As Tobias had put it, he’d chosen Tori because she had two things he needed: a background in radio communications and the ability to keep her mouth shut. Discretion was most important until they figured out the gadget’s purpose. She’d been honored that he trusted her with such a task.

He’d also given her the schematics, though they weren’t very useful in getting the thing to work. Oh, she’d managed to turn it on, but within minutes a voice had spoken in the standard language of the other dimension, asking for a password. She’d quickly turned the device off. Now, as she studied the thing, turning it over and over in her hands, she tried to figure out how to activate it without having someone on the other side know. The schematics didn’t seem to indicate that, at least not that she could tell. Perhaps it wasn’t possible.

She wouldn’t know until she tried. As far as she knew, only three other people knew she was in possession of this little doohickey—Tobias, his wife, Nix, and Dante MacMillan, a human detective who’d been right in the middle of the action when the device had come to light. Her resources were limited.

Tori finished her cereal and set the bowl back down on the nightstand. Grabbing her coffee, she took a sip and carried the cup as she went to her dresser. She opened her lingerie drawer and lifted her panties out of the way so she could pick up the folded schematics. She shoved the drawer closed with her hip. Going back to the bed, she spread out the plans and stared down at them while she sipped her coffee.

There were drawings of gears and lines and sections for a first amplifier and a second amplifier, R-F output, a resonator, and at least two doublers. Mostly though, it was a lot of letters and numbers that must have meant something to the person who’d drawn them up, but she couldn’t decipher it. Not yet, anyway.
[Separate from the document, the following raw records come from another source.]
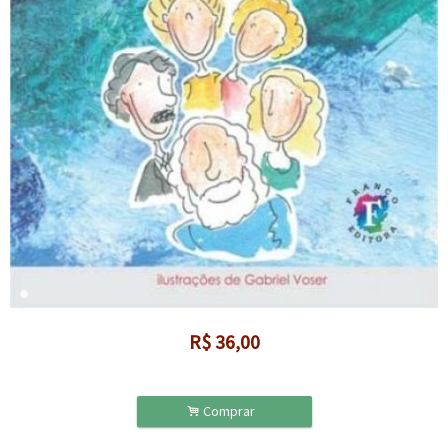
R$
36,00
.
Comprar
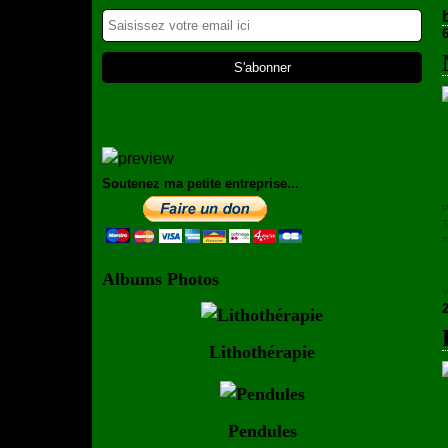
Soutenez ma petite entreprise...
P
T
Albums Photos
V
Lithothérapie
Pendules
She placed her empty cup on the table and folded the paper up again. Sitting on the edge of the bed, she slid the schematics under her pillow for the time being and stared down at the device. The idea that this little thing could open up a mini rift amazed and frightened her. What was the purpose? Oh, she knew enough to figure that right now it was used to communicate from one dimension to the other. But there had to be more to it than that. What nefarious plans were being hatched, and by whom? To-bias hadn’t told her from whom he’d gotten the device, just that the person had been mad with ambition.

Tori picked up the black apparatus and brought it closer to peer at the small knobs. She couldn’t discern any labels or hash marks on the casing, nothing to indicate what function each knob had. She needed to get a magnifying glass to tell for sure.

The more she studied this thing, the more intrigued she became. It really was an ingenious contraption created by an imaginative and clever inventor. What had been his intention behind building it? Had he meant to make mischief? Or had his plans been more altruistic than that?